As a family, we all went to Beechwood today. There were a few tears, not as many as I thought there would be actually, and we got some things sorted out. All in all it was a good thing I think. The kids need clearer signals on my mood changes, which have been quite frequent of late, and I need to know that I can trust them to do the basics, and then look around to see if they can do anything else.
I think the main problem we've got as a family at the moment is that I'm not really ill as such. If I hadn't had my Laparoscopy last week, I'd probably be back at work now, albeit in a reduced capacity. I don't look ill, in fact, with the weight I've put on recently, I look pretty healthy. I'm not limping or lost the use of any of my limbs, I'm not slurring my words or lay on the sofa slobbering, so outwardly, I'm fine.

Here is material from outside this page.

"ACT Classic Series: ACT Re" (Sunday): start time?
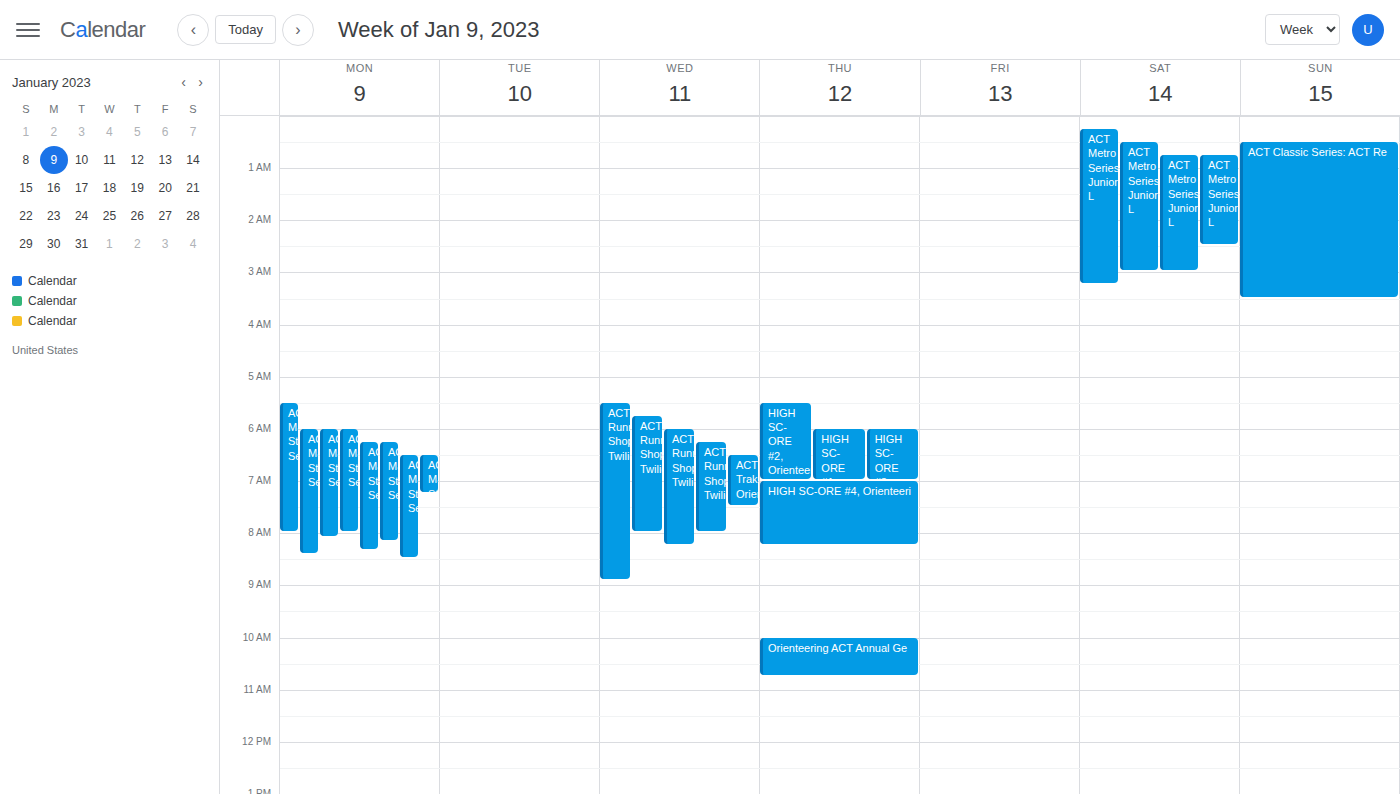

It's all mental really at the moment, and it's weird the way it creeps up on you. One second you're sat watching TV, reading, texting, whatever, the next you're thinking of your own mortality, wondering what is going to happen when the chemo drugs hit? What will I be able to eat when I've got no stomach? Will I be able to drink beer again? Can I go for a long bike ride without stopping for a pub lunch or snack to keep me going? and so on.
And in the meantime, life goes on as normal as we can make it. Which is another part of the problem when trying to deal with this cancer. Life is not "normal" anymore. You have to acknowledge it. Burying your head in the sand and trying to pretend it doesn't exist is pointless.
Stand up, face the fucker, say hello then beat the shit out of it with the help and support of everyone you can muster around you.
That's my plan. Hope you can all stay with me till I've beaten this shit.